**** DATASET CONTENT
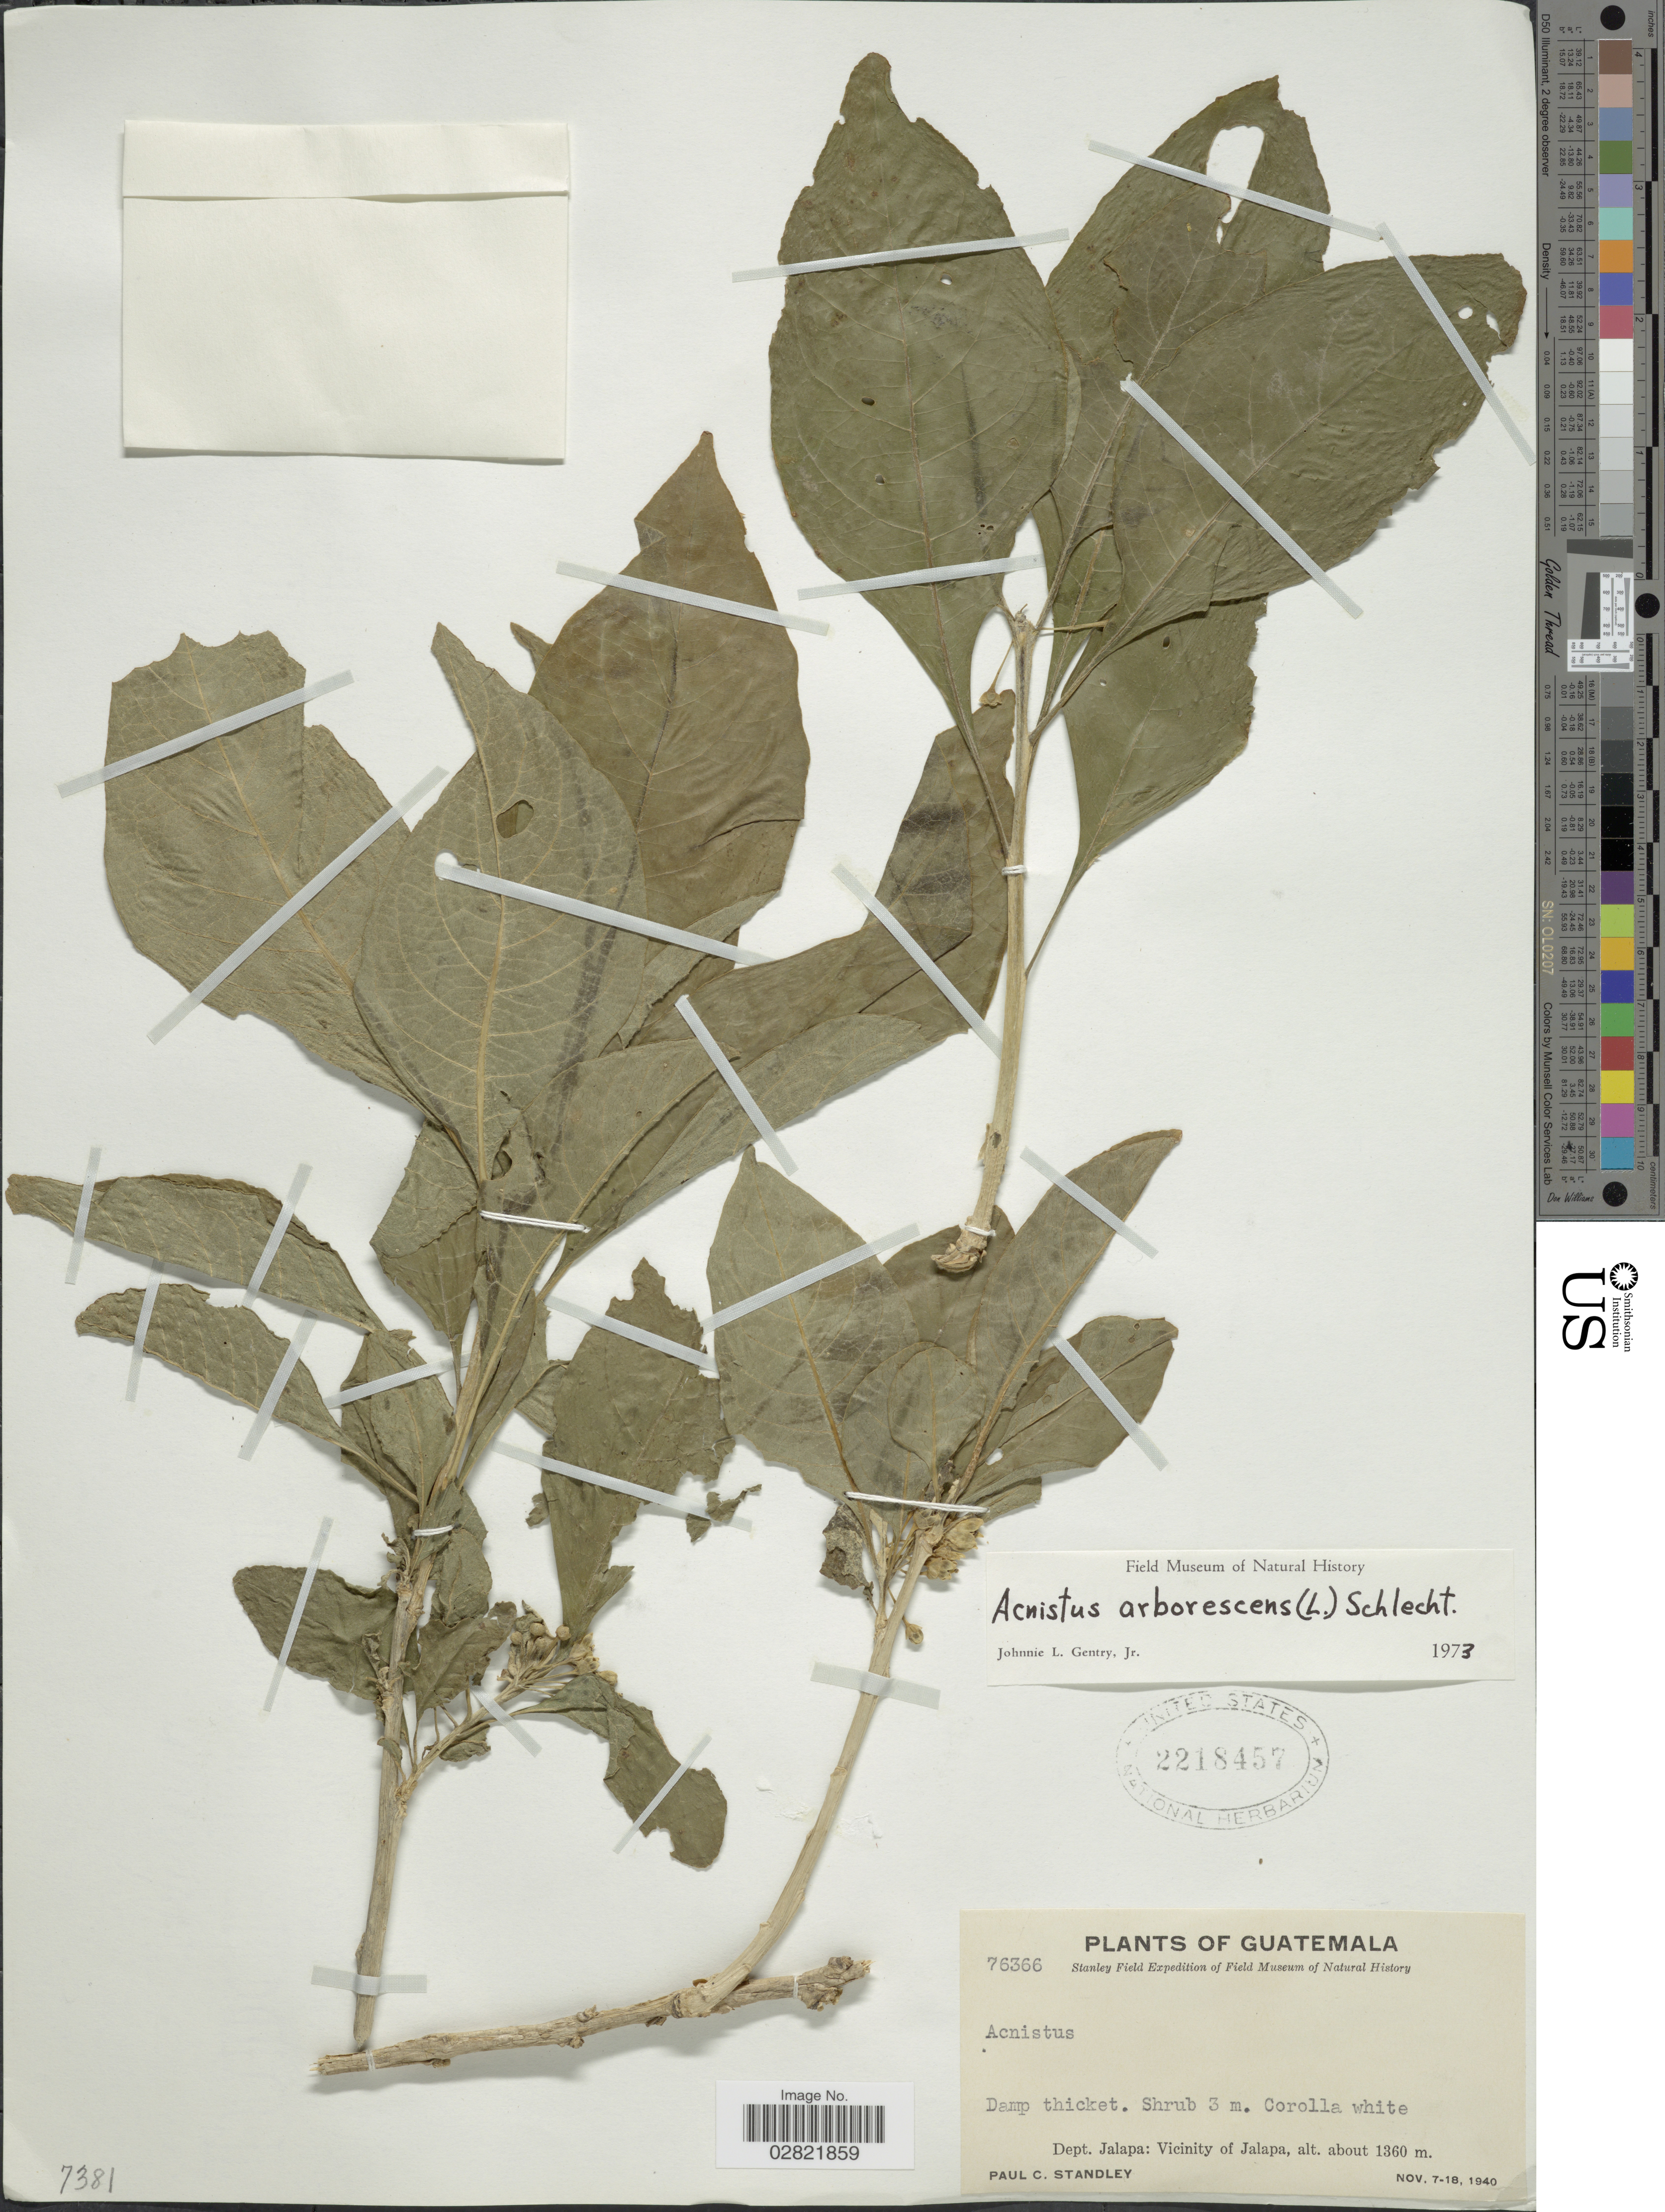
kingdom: Plantae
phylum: Tracheophyta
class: Magnoliopsida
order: Solanales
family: Solanaceae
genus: Acnistus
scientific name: Acnistus arborescens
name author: (L.) Schltdl.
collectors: P. C. Standley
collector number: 76366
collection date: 1940-11-07/1940-11-18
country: Guatemala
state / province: Jalapa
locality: Dept. Jalapa: Vicinity of Jalapa.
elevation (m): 1360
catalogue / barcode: US 2218457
********
Turn the data above into a Markdown table with the columns "No." and "Line", giving each line its own numbered row and skipping blank lines. Leave the pictures out.

| No. | Line |
|---|---|
| 1 | kingdom: Plantae |
| 2 | phylum: Tracheophyta |
| 3 | class: Magnoliopsida |
| 4 | order: Solanales |
| 5 | family: Solanaceae |
| 6 | genus: Acnistus |
| 7 | scientific name: Acnistus arborescens |
| 8 | name author: (L.) Schltdl. |
| 9 | collectors: P. C. Standley |
| 10 | collector number: 76366 |
| 11 | collection date: 1940-11-07/1940-11-18 |
| 12 | country: Guatemala |
| 13 | state / province: Jalapa |
| 14 | locality: Dept. Jalapa: Vicinity of Jalapa. |
| 15 | elevation (m): 1360 |
| 16 | catalogue / barcode: US 2218457 |